The oldest operating McDonald’s restaurant is a drive-up hamburger stand at 10207 Lakewood Boulevard at Florence Avenue in Downey, California. It was the third McDonald’s restaurant ever, and opened on August 18, 1953.
It was the second restaurant franchised by Richard and Maurice McDonald, prior to the involvement of Ray Kroc in the company, and it still has the two original 30-foot (9.1 m) “Golden Arches” and a 60-foot (18 m) animated neon “Speedee” sign that was added in 1959. The restaurant is now the oldest in the chain still in existence and is one of Downey’s main tourist attractions
The McDonald brothers opened their first restaurant adjacent to the Monrovia Airport in 1937. It was a tiny octagonal building informally called The Airdrome. That octagonal building was later moved to 1398 North E Street in San Bernardino, California, in 1940. Originally a barbecue drive-in, the brothers discovered that most of their profits came from hamburgers.
In 1948, they closed their restaurant for three months, reopening it in December as a walk-up hamburger stand that sold hamburgers, potato chips, and orange juice; the following year, french fries and Coca-Cola were added to the menu.
This simplified menu, and food preparation using assembly line principles, allowed them to sell hamburgers for 15 cents, or about half as much as at a sit-down restaurant. The restaurant was very successful, and the brothers started to franchise the concept in 1953.
The first franchisee was Occidental Petroleum executive Neil Fox, who opened a restaurant at 4050 North Central Avenue in Phoenix, Arizona, in May, for a flat fee of $1,000. His restaurant was the first to employ the McDonald brothers’ Golden Arches standardized design, created by Southern California architect Stanley Clark Meston and his assistant Charles Fish. Fox’s use of the “McDonald’s” name evidently came as a surprise to the brothers, but all subsequent franchises used the “McDonald’s” brand.

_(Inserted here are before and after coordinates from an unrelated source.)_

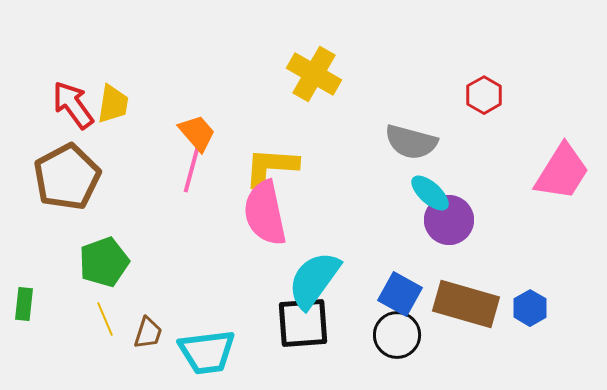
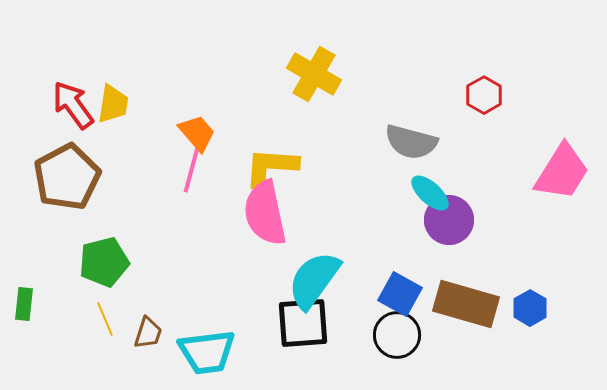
green pentagon: rotated 6 degrees clockwise
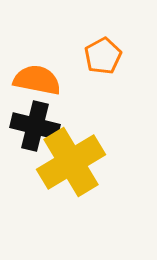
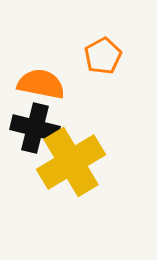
orange semicircle: moved 4 px right, 4 px down
black cross: moved 2 px down
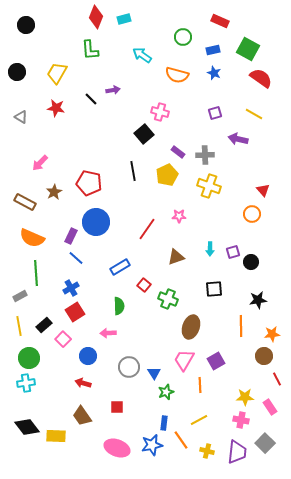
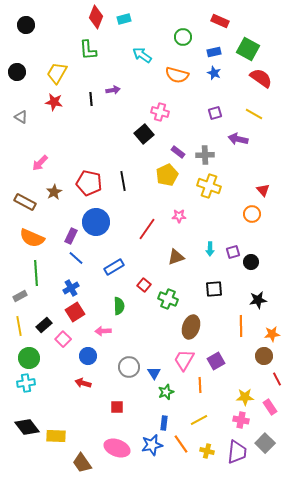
green L-shape at (90, 50): moved 2 px left
blue rectangle at (213, 50): moved 1 px right, 2 px down
black line at (91, 99): rotated 40 degrees clockwise
red star at (56, 108): moved 2 px left, 6 px up
black line at (133, 171): moved 10 px left, 10 px down
blue rectangle at (120, 267): moved 6 px left
pink arrow at (108, 333): moved 5 px left, 2 px up
brown trapezoid at (82, 416): moved 47 px down
orange line at (181, 440): moved 4 px down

Fox’s brothers-in-law and business partners, Roger Williams and Bud Landon, were the franchisees for the third McDonald’s, and used their expertise in siting gasoline stations in choosing the Downey location. Like the McDonald brothers’ other franchisees, they were required to use Meston’s design.
The purchase of the chain from the McDonald brothers by Ray Kroc did not affect the Downey restaurant, as it was franchised under an agreement with the McDonald brothers, not with Kroc’s company McDonald’s Systems, Inc., which later became McDonald’s Corporation. As a result, the restaurant was not subject to the modernization requirements that McDonald’s Corporation placed on its franchisees.
Its menu came to differ from that of other McDonald’s restaurants, and lacked items such as the Big Mac that were developed in the corporation. In part due to these differences, as well as a corporate McDonalds opening in the mid 70’s less than a half mile away, the restaurant came to suffer poor sales, and was finally acquired by McDonald’s Corporation in 1990, when it was the only remaining McDonald’s that was independent of the chain.
With low sales, damage from the 1994 Northridge earthquake, and the lack of a drive-up window and indoor seating, the restaurant was closed, and McDonald’s planned to demolish it and incorporate some of its features in a modern “retro” restaurant nearby. However, it was listed on the National Trust for Historic Preservation’s 1994 list of the 11 Most Endangered Historic Places. With both the public and preservationists demanding the restaurant be saved, McDonald’s spent two years restoring the restaurant and reopened it. Customers today can visit the original restaurant and an adjoining gift shop and museum.